Buddhist monastery in Yangon, Myanmar

Mahāsantisukha Buddha Sasana Center (မဟာသန္တိသုခ ဗုဒ္ဓသာသနာပြုကျောင်းတော်ကြီး) is a Theravada Buddhist monastery located in Natchaung Ward, Tamwe Township, Yangon, Myanmar. The monastery was inaugurated on 17 December 1999, and was spearheaded under the leadership of Pannavamsa, and was sponsored with the support of the Burmese government.

==Ownership dispute==
Between 2002 and 2004, the government, under Khin Nyunt's guidance, confiscated the monastery and handed it to the State Sangha Maha Nayaka Committee, a government body that oversees Burma's monastic population. In March 2014, Pannavamsa wrote to President Thein Sein to resolve the ownership conflict.

==Monastery raid==
On 10 June 2014, 300 police and 280 Yangon Region Sangha Maha Nayaka Committee members and Ministry of Religious Affairs officials raided the monastery at 11 pm, evicting 20 monks and 32 laypersons from the site. The raid was heavily criticized for its heavy handedness, and was conducted while Pannavamsa, the monastery's founder, was away in Japan on a missionary trip. Monks in the monastery had been instructed on May 18 to leave by the end of the month, following the March 6 decision of the 47-member State Sangha Maha Nayaka Committee.

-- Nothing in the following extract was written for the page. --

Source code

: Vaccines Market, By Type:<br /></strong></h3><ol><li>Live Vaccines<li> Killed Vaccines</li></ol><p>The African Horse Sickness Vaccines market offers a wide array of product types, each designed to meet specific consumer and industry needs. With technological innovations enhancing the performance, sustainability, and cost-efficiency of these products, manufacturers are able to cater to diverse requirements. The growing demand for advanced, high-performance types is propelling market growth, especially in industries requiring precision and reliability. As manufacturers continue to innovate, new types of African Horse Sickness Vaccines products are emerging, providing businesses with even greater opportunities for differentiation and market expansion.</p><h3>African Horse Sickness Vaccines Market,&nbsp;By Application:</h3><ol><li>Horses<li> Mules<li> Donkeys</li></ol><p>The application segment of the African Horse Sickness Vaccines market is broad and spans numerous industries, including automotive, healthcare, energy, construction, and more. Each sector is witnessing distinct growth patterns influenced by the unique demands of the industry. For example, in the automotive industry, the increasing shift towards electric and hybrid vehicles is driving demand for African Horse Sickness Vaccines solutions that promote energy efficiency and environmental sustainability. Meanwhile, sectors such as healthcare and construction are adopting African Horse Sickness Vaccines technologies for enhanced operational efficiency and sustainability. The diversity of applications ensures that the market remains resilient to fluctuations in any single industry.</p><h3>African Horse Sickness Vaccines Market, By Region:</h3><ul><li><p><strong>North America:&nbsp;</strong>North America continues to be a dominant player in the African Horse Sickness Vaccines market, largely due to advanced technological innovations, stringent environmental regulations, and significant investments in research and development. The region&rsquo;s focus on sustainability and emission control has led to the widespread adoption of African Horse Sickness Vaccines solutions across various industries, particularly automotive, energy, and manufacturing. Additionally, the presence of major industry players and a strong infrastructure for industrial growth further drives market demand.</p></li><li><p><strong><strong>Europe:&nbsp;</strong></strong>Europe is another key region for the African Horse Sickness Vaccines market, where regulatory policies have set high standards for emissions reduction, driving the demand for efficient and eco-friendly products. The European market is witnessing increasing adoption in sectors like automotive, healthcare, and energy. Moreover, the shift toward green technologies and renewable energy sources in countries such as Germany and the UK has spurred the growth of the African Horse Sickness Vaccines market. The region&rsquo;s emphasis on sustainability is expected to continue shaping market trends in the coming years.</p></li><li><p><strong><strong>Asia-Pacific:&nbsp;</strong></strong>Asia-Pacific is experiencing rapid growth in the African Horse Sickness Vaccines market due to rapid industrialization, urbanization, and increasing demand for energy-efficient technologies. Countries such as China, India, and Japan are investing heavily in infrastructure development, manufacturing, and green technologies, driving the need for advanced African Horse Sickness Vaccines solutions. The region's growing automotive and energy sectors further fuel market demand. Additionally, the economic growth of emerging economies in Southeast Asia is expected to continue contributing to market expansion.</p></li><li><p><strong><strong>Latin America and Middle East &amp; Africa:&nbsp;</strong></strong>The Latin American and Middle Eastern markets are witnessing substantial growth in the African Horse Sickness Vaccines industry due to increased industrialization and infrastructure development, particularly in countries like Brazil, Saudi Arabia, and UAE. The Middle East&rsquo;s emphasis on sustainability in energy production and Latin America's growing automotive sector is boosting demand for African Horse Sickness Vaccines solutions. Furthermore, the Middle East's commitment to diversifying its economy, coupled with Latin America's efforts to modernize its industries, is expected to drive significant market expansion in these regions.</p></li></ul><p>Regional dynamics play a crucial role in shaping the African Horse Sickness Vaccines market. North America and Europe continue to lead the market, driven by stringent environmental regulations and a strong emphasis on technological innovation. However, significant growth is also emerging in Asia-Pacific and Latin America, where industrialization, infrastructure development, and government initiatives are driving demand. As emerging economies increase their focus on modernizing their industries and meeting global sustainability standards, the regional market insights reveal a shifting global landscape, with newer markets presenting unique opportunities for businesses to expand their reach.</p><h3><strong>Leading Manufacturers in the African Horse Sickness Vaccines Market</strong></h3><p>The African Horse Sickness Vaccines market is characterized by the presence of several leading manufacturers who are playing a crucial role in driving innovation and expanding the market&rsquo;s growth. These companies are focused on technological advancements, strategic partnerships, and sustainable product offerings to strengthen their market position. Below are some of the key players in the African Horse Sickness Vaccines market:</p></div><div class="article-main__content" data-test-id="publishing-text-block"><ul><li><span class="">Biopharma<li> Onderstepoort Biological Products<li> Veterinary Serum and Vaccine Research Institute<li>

Several monks were detained after the raid. 5 Buddhist monks, namely Uttara, Pannacara, Sendara, Nandiya and Tejinda, were disrobed, arrested and charged with disobeying Buddhist clergy rules and defaming religion under section 295(a) of the Myanmar Penal Code and 20/90 of the 1990 Law Relating to the Sangha Organizations. One of the arrested monks, Uttara, is a British citizen.

Religious affairs minister Hsan Sint was dismissed by Thein Sein on 19 June 2014 over his handling of the monastery raid and defiance of the president's orders.

The dispute ended on 13/14 December 2015. A district court judged the charge invalid.